Top-Level Information:

  • id: A unique string identifier for the vulnerability.
  • modified: A timestamp (in RFC3339 format, in UTC, ending in “Z”) indicating when the vulnerability information was last updated.

Optional, but validated when present:

  • schema_version: A string specifying the version of the schema being used.
  • published/withdrawn: Timestamps (in RFC3339 format, in UTC, ending in “Z”) for when the vulnerability was published or withdrawn.
  • aliases/related: Arrays of strings for alternate identifiers or related vulnerabilities.
  • summary/details: String descriptions of the vulnerability.
  • severity: An array of objects detailing the severity using different scoring systems (e.g., CVSS v2, v3, or v4), if available.
  • affected: An array of objects describing which packages are affected, including details like:
    • package: The ecosystem (e.g., npm, PyPI), name, and Package URL (PURL) of the affected package.
    • severity: Severity for the specific package (if different from the overall severity).
    • ranges: Information on the affected version ranges, commit ranges, or ecosystem-specific identifiers.
    • versions: A list of specific affected versions.
    • ecosystem_specific/database_specific: Additional data specific to the package ecosystem or the vulnerability database.
  • references: An array of objects providing URLs to external resources about the vulnerability, categorized by type (e.g., advisory, article, discussion).
  • credits: An array of objects giving credit to individuals or organizations involved in discovering, reporting, or fixing the vulnerability.
  • database_specific: A flexible object for any extra information specific to the database using this schema.

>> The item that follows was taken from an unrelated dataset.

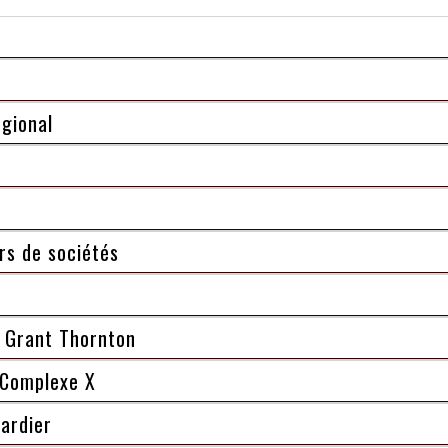
gional
rs de sociétés
 Grant Thornton
 Complexe X
ardier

Additional Validation Rules:

  • timestamp: A custom definition that ensures timestamps adhere to the RFC3339 date-time format (e.g., “2023-11-15T12:34:56Z”).
  • additionalProperties: false: This prevents any extra properties from being added to the JSON object beyond those defined in the schema.
  • **Specific Requirements in affected Array:
    • There are conditional validations based on the type of range, ensuring the correct properties are present (e.g., repo is required when type is GIT).
    • A logical check ensures that if last_affected is specified in events, then fixed cannot be present in the same events array.